**ASSIGNMENT:**
The lines you should transcribe are those from the one containing "# Step: Add" to the end of the listing below, exactly, with pictures left out.

---------- DATA BLOCK ----------

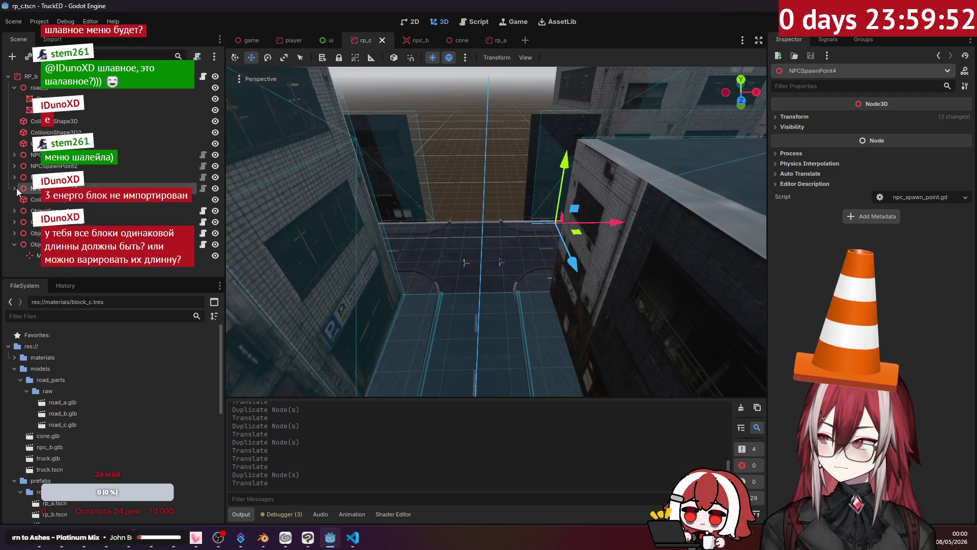
pyautogui.click(35, 242)
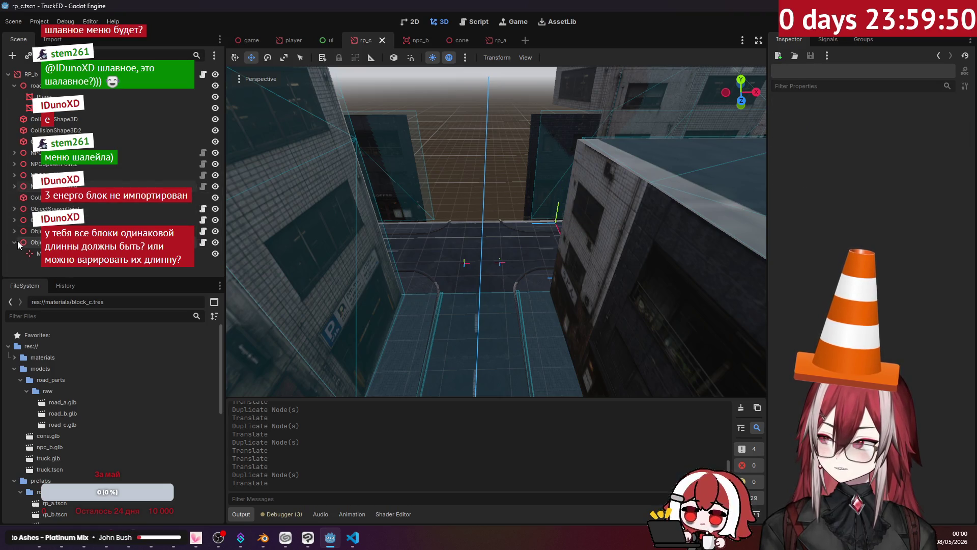
# Step: Add rp_c.tscn as the third element of the Road node's parts array in the game scene
pyautogui.click(246, 41)
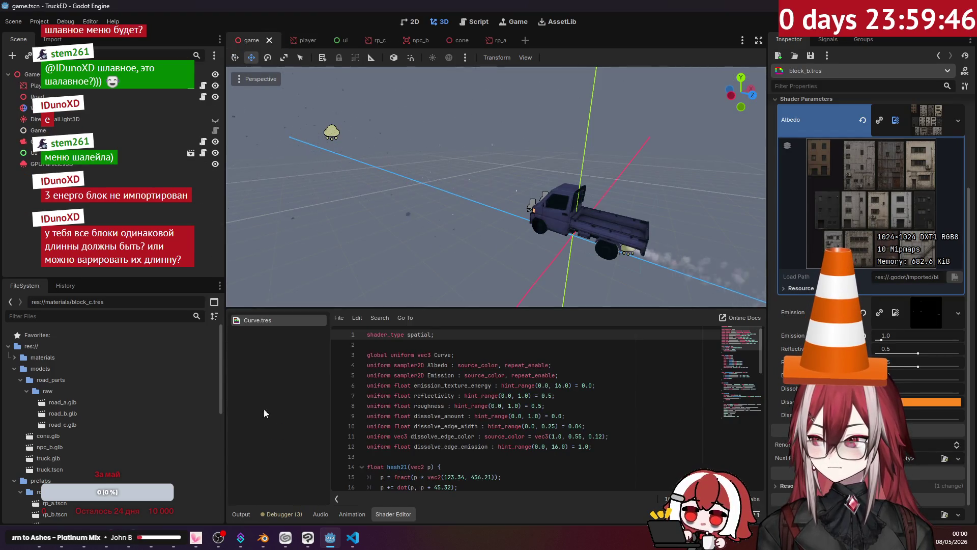
pyautogui.click(247, 517)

----------

**ANSWER:**
# Step: Add rp_c.tscn as the third element of the Road node's parts array in the game scene
pyautogui.click(246, 41)
pyautogui.click(247, 517)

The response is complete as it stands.